What this exercise asks —
1. Could you write out the part of the SD card post between "Now for the" and "And, the revelation...", inclusive?
2. Can you sum up the SD card post in two sentences?
BEGIN Supplied text
Ok, I\'ve just had an \"enlightenment\", thought I\'d share with everyone.
As we all know, writing out data to an SD or CF card is slow.  Example, untaring a bunch of files typically takes about a second or so per file to write out regardless of size.
Anyhow, if you mount up an SD card using the -o async option, this speeds it up a slight amount, but not by much.  However, I noticed back a while ago that if you create an image file on your flash media, then mount that image up via the loopback driver, then writes to that mount point go blindingly fast.  What is happening is that the loop driver filters out redundant writes (i.e., to the inode table), so that only the last one takes effect.  You can also mount your entire SD (or CF) card via the loopback driver (i.e., mount -oloop /dev/mmcda1 /mnt/card), and get the same fast write speed.  Now if you write out a bunch of data, it still will take a few seconds to sync up, but overall the write is still faster.

Now for the problem.  If you mount the SD as /home, or use your SD as root, and use the \"-o loop,async\" option, then you will frequently get a lockup on suspend.  I figure that the SD card was getting shut down by apm while some other process still needed it, but it would only happen for me when using both sd as /home and sd mounted with -oloop,async.  Also, others have reported that with certain brands of SD cards, they would get lockups on suspend using my home-on-sd technique.

And, the revelation...
I was looking through the kernel config options in the 2.4.18 Sharp linux tree, and noticed that under filesystem configuration, there was an option turned on calld \"Syncronos File I/O\".  This option isn\'t on a normal 2.4.18 kernel tree, and didn\'t have a doc page for it.  So, I turned it off, recompiled the kernel and reflashed my Zaurus.  And guess what?  Now, mount -oasync has the expected effect.  It makes the file operations much faster than without it, without having to use the loopback driver trick mentioned above.  And, best of all, no more lockups on suspend when using the SD card as /home.  I can even use the SD as the root filesystem (/) for OpenZaurus (using a dual-boot technique) without any issue, and it\'s FAST.  Well, not quite as fast as ram or a hard disk, but many times faster than before.

Summary:
SD is slow writes, with async flag still mostly slow, mounting via loopback driver and async is very fast but unstable, mounting async and with syncronous file i/o option in kernel turned off is just as fast as the loopback mount trick, but is very stable.

BTW, I love the new OpenZaurus 3.3.5.  I\'m not quiet ready to commit it to my 5500\'s flash rom yet, but what I\'ve seen so far dual-booting from the SD card (and now with the sync option turned off in the kernel), it rocks.
END Supplied text
BEGIN Record excerpts
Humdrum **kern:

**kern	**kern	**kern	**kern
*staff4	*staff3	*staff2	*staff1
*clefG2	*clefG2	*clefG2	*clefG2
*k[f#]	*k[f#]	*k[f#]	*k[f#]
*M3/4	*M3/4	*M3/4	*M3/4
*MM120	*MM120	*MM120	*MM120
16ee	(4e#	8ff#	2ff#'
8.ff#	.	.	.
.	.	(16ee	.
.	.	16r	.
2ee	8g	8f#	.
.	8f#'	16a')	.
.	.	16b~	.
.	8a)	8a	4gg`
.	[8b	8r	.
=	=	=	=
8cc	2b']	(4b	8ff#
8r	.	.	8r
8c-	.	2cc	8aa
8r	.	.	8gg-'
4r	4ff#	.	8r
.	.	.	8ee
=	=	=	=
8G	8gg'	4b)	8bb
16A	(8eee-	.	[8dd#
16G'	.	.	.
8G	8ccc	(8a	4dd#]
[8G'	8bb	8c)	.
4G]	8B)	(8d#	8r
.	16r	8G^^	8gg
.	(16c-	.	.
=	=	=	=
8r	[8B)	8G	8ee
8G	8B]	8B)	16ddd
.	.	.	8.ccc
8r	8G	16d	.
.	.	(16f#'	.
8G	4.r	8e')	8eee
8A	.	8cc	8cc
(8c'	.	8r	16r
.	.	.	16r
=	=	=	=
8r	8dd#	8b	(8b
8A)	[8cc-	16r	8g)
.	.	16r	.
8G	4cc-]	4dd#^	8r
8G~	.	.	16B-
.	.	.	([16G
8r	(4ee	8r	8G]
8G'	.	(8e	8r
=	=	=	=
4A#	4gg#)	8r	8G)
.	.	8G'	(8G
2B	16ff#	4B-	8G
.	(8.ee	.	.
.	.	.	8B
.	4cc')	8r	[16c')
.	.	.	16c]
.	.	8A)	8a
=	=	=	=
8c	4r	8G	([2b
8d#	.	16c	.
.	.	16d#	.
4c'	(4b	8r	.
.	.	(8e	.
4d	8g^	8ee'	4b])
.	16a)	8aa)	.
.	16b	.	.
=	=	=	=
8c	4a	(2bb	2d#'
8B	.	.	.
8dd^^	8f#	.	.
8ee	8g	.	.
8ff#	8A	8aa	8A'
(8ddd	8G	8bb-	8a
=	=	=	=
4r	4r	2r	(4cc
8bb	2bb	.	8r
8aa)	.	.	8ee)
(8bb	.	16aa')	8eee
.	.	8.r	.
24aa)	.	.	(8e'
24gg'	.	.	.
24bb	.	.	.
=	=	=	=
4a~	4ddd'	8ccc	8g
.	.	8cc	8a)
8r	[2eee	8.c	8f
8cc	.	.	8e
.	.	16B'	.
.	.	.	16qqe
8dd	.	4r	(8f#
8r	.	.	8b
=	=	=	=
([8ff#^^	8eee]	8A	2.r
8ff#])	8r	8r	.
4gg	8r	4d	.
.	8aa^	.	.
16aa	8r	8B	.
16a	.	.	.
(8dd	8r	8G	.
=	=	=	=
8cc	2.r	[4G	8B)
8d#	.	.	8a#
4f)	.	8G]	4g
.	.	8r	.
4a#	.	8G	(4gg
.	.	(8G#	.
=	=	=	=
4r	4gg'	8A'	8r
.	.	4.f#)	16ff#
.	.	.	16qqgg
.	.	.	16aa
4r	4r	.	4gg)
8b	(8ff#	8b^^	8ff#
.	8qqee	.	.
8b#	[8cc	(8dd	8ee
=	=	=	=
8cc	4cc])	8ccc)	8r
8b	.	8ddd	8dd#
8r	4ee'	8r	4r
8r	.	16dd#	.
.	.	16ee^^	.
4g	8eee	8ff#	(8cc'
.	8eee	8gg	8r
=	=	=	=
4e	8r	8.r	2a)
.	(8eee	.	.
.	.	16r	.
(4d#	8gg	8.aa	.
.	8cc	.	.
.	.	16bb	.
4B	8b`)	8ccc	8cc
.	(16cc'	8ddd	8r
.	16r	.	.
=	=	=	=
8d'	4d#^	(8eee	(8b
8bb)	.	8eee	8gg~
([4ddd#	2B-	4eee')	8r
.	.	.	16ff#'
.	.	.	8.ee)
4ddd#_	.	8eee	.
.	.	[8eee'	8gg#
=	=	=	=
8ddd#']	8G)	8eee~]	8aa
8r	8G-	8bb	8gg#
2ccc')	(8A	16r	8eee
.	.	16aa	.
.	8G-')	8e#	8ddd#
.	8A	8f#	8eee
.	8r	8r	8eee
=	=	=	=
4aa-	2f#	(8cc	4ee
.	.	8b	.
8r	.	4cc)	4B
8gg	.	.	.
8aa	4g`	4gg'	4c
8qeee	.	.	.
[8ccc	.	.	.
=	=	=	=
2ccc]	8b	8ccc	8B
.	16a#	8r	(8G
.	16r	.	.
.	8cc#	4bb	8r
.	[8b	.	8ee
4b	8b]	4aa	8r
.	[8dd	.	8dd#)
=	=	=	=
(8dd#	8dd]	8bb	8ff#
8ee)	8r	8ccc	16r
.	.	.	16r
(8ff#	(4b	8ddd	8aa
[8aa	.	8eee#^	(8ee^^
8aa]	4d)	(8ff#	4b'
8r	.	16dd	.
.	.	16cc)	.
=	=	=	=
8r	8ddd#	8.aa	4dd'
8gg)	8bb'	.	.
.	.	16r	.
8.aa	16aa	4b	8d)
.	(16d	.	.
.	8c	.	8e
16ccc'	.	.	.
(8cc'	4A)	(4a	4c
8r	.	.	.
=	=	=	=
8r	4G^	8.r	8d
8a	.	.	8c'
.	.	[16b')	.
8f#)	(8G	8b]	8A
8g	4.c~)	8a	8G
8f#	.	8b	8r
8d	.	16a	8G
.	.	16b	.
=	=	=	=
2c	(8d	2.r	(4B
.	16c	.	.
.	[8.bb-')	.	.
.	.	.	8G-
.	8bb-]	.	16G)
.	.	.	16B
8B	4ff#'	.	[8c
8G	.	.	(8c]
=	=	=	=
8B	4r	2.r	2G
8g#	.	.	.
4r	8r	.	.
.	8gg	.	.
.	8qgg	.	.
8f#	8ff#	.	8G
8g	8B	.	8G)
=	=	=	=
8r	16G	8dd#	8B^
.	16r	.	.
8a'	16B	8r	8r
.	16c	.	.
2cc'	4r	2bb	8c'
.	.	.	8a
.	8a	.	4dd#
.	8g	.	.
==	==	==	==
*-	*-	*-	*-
END Record excerpts
Numbered answers —
1.
Now for the problem.  If you mount the SD as /home, or use your SD as root, and use the \"-o loop,async\" option, then you will frequently get a lockup on suspend.  I figure that the SD card was getting shut down by apm while some other process still needed it, but it would only happen for me when using both sd as /home and sd mounted with -oloop,async.  Also, others have reported that with certain brands of SD cards, they would get lockups on suspend using my home-on-sd technique.

And, the revelation...

2. Writing to an SD or CF card is slow and the async mount option helps only slightly, while mounting through the loopback driver makes writes very fast but, used with async and the SD card as /home, frequently causes lockups on suspend. After the "Syncronos File I/O" option in the Sharp 2.4.18 kernel was turned off, async mounting became as fast as the loopback trick and stable, with no more lockups on suspend.